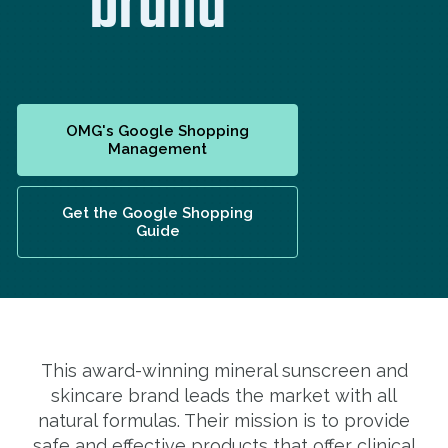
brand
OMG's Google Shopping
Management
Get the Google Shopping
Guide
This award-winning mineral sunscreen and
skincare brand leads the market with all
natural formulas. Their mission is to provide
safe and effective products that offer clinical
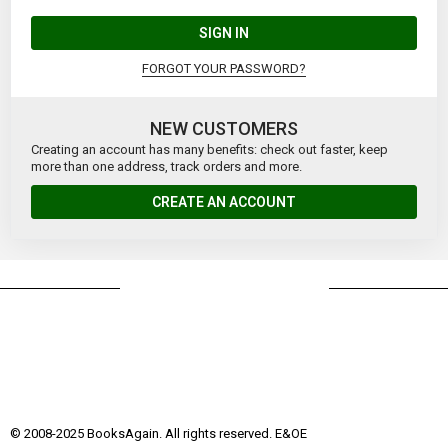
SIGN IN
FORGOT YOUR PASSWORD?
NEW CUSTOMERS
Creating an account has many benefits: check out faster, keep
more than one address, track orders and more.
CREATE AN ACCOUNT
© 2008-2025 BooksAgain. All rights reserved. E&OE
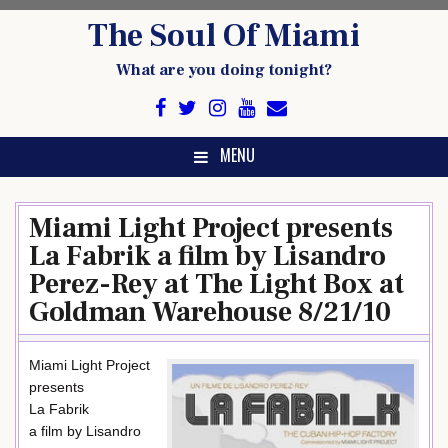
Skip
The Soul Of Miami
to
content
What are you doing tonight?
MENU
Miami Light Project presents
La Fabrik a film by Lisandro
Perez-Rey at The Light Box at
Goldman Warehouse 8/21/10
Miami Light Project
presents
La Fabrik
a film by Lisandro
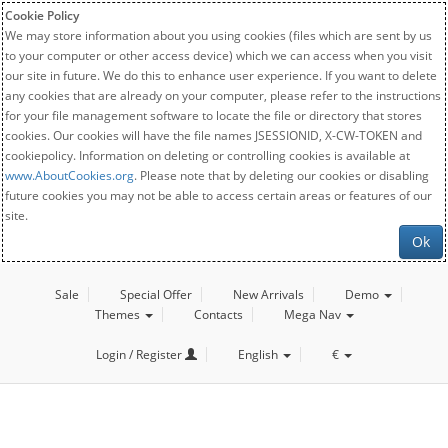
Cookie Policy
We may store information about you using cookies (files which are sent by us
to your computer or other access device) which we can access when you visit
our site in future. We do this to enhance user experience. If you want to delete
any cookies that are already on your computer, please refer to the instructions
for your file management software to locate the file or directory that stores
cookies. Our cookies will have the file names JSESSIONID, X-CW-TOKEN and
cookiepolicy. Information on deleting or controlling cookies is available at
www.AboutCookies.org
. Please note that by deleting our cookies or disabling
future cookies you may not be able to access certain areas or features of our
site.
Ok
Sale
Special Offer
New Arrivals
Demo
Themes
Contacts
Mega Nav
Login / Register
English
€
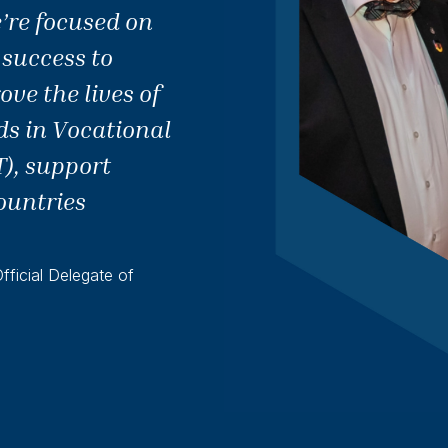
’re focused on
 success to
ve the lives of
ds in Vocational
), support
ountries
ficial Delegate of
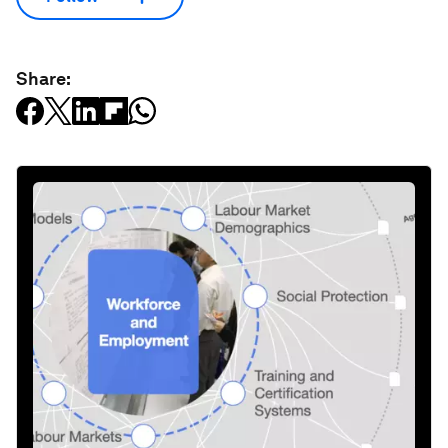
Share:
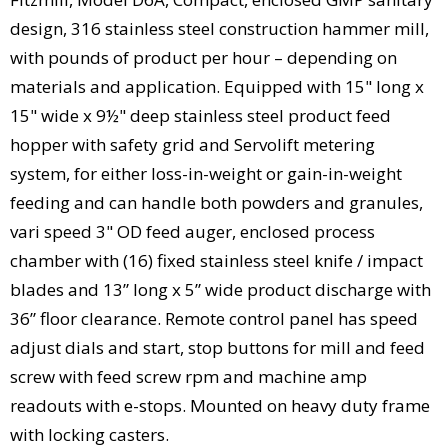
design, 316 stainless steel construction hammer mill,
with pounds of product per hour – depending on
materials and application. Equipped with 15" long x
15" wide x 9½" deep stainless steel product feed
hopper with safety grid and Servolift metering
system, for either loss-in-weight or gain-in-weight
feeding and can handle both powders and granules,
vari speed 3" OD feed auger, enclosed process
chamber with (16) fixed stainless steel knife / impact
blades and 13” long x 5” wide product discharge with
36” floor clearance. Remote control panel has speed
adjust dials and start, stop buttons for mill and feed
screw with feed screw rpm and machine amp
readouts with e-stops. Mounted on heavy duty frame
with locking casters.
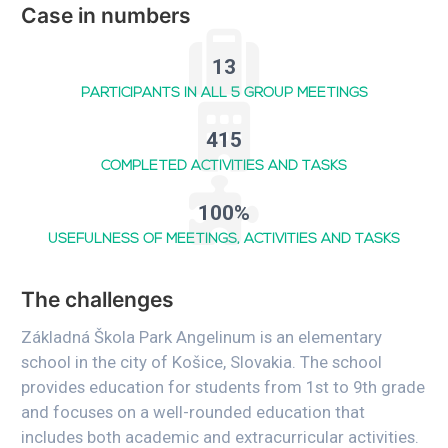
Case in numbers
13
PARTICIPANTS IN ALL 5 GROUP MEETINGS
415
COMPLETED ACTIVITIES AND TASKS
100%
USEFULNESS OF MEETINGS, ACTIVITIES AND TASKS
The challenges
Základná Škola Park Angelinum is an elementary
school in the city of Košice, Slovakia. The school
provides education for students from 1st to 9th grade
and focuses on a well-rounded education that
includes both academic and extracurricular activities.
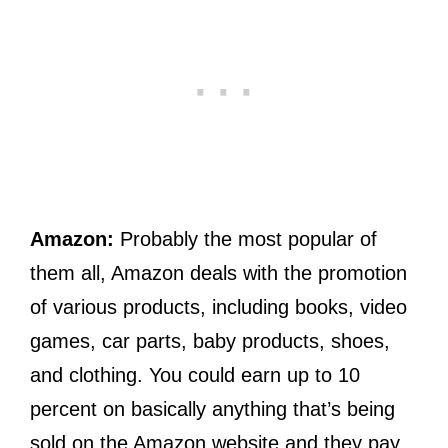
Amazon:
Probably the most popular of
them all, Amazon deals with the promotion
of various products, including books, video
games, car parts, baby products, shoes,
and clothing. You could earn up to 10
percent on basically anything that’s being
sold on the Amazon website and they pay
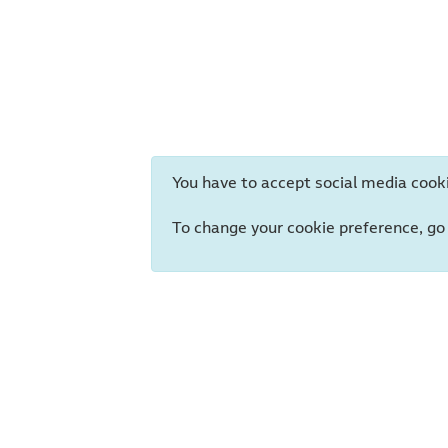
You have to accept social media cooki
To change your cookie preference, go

==============================

### Work instructions:
Please output the records above from the line containing "Cookie Policy" up to and including the line containing "any cookies that" as a JSON list of strings, one string per line, with blank lines left out.

### Solution to this problem:
[
  "Cookie Policy",
  "We may store information about you using cookies (files which are sent by us",
  "to your computer or other access device) which we can access when you visit",
  "our site in future. We do this to enhance user experience. If you want to delete",
  "any cookies that are already on your computer, please refer to the instructions"
]